NIÑO PERDIDO. MADRE Nº2. FAMILIA LAÍN
Rancio seco
Vino de Madre
100% Garnacha
17% Vol.

Diciembre. Sopla el cierzo de invierno y desde este lado del parabrisas veo que los habitantes de estas tierras podan las viñas como si nada. Llego a este pueblo porque arriba en el los pirineos dijeron que de aquí venía el vino con el que rellenaban cada año sus rancios. El paseo está desierto, el frío me traspasa y me olvidé el gorro en casa. Pasa Eladio y por su sonrisa se que adivina mi pensamiento: su gorro ruso con orejeras. Tiene setenta y ocho años: “si te interesa el rancio has ido a dar con la persona adecuada...Anda ven!”. La bodega de sus abuelos está completamente abandonada.

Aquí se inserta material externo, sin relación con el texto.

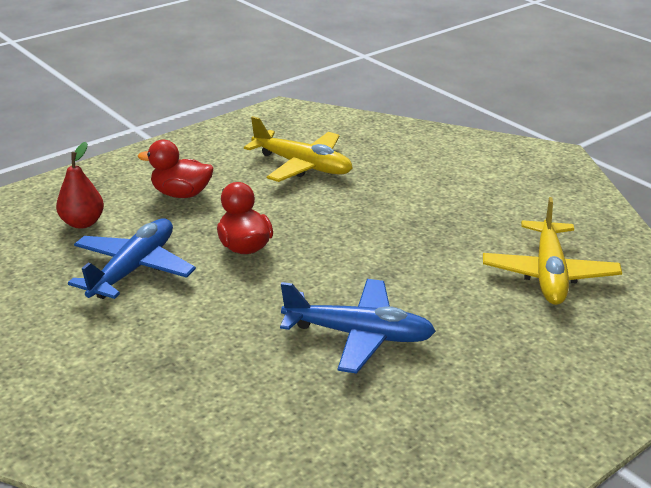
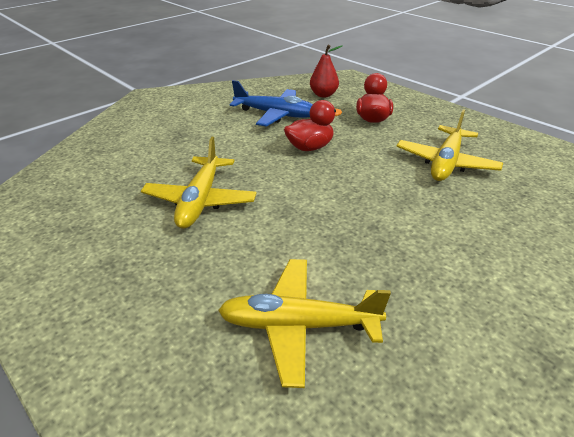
camera: 85 degrees right, 5 degrees up
(359, 335) = (200, 201): blue plane -> yellow plane

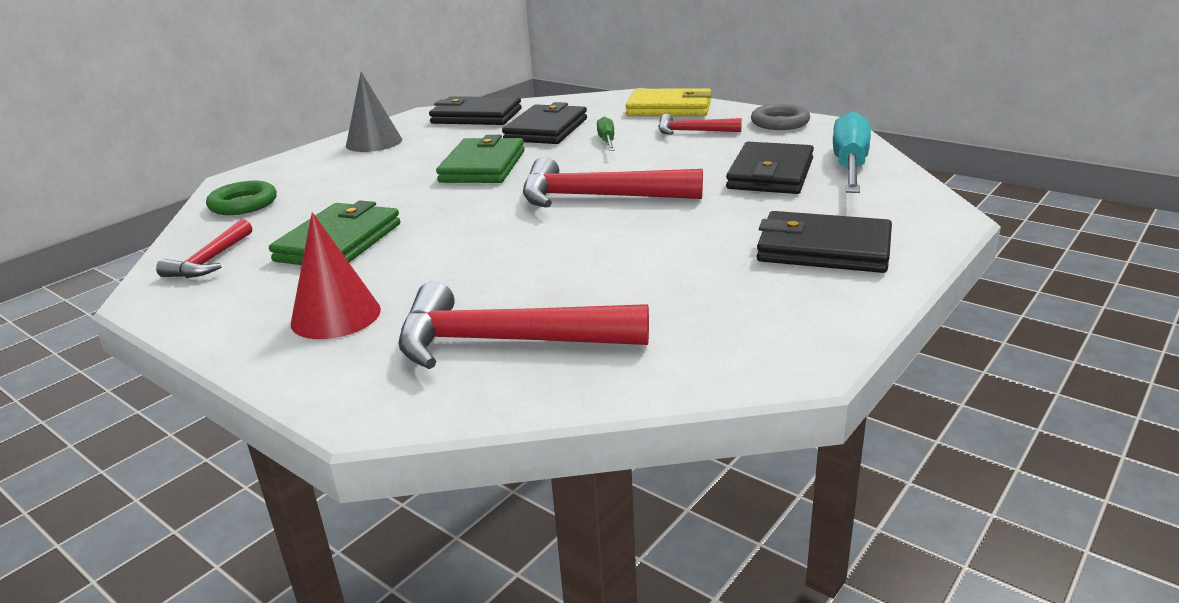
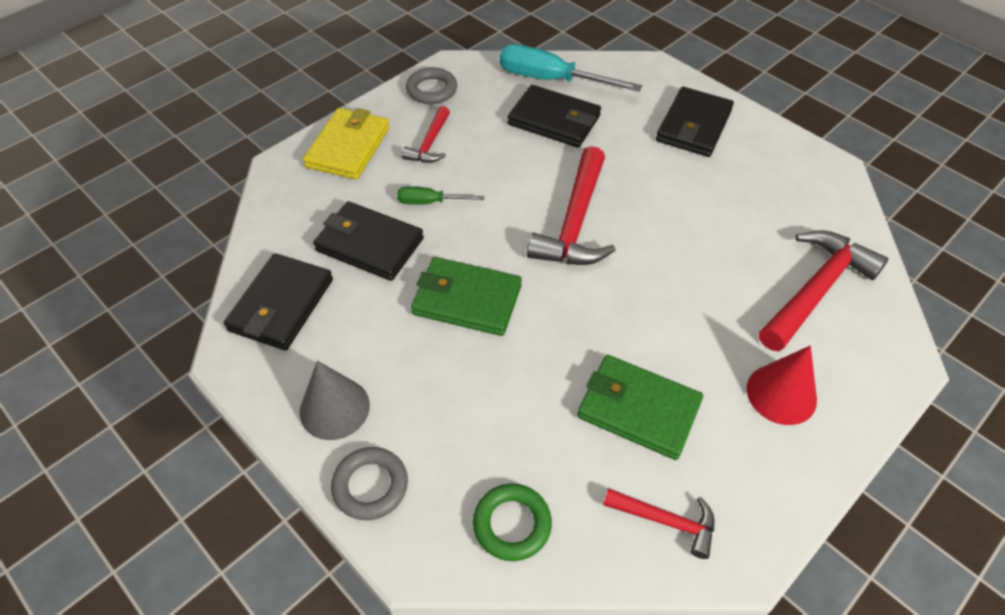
camera: 85 degrees left, 25 degrees up
(301, 160) = (370, 486): none -> grey ring
(506, 341) = (816, 290): red hammer -> red hammer turned 150 degrees counterclockwise

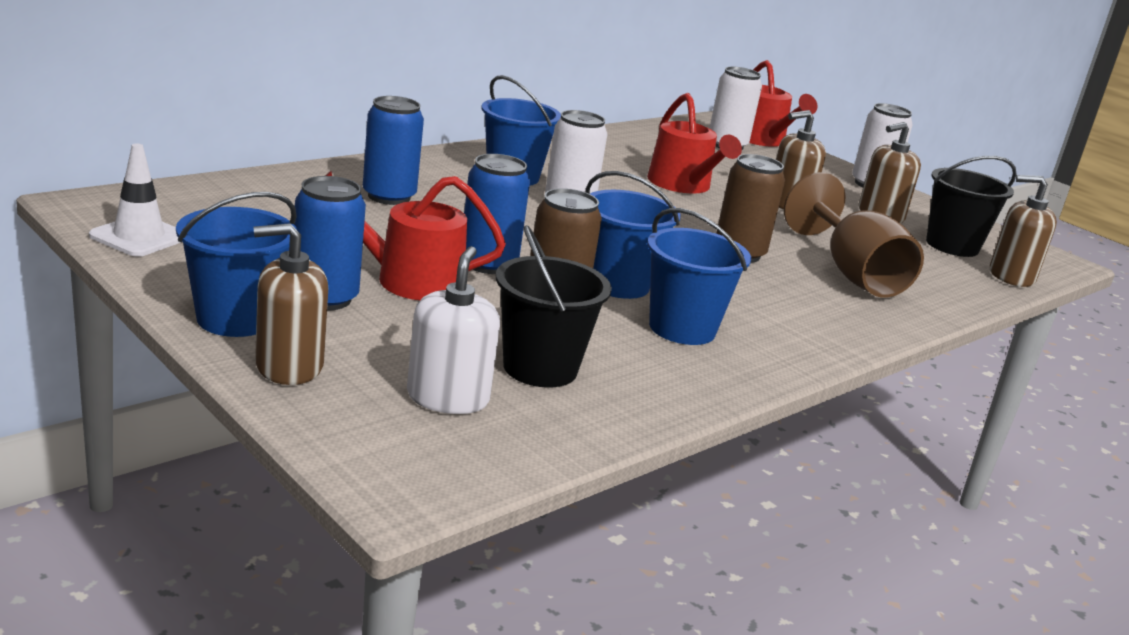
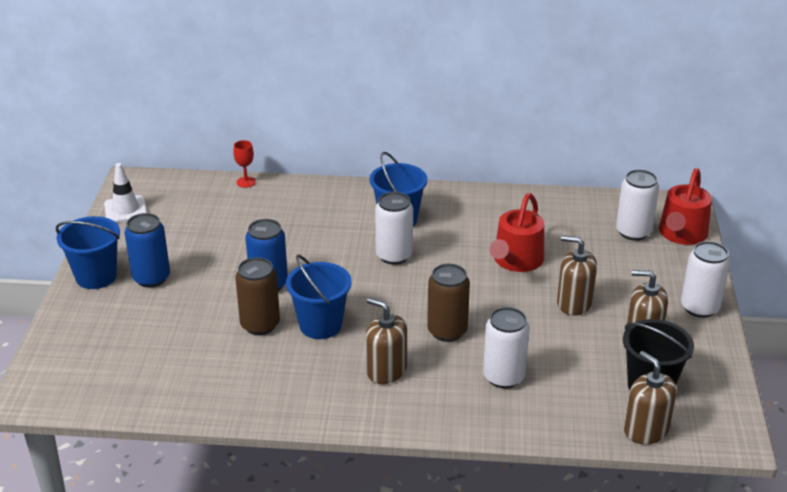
camera: 50 degrees right, 10 degrees up
(267, 177) = (246, 182): none -> red goblet
(289, 366) = (79, 313): brown soap dispenser -> brown soap dispenser (386, 370)
(389, 196) = (291, 216): blue can -> none
(409, 279) = (209, 280): red watering can -> none
(448, 398) = (116, 359): white soap dispenser -> none
(540, 368) = (184, 361): black bucket -> none
(682, 328) = (304, 369): blue bucket -> none
(852, 274) = (503, 377): brown goblet -> white can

En el año sesenta y tres se elaboró por última vez y después se fueron a la cooperativa. Sus abuelos, Joaquina y Miguel, decidieron llenar el trujal hasta arriba con el vino de aquella añada, pusieron las tablas en la boca, lo sellaron con yeso y allí quedó. Ellos murieron. Pasaron casi cincuenta años hasta que Crescencio, tío de Eladio, destapó el trujal. Hemos generado una madre rehidratando con este vino varios toneles con madre olvidados en aquella bodega. La primera edición es especial porque es un rancio insólito añada única 63.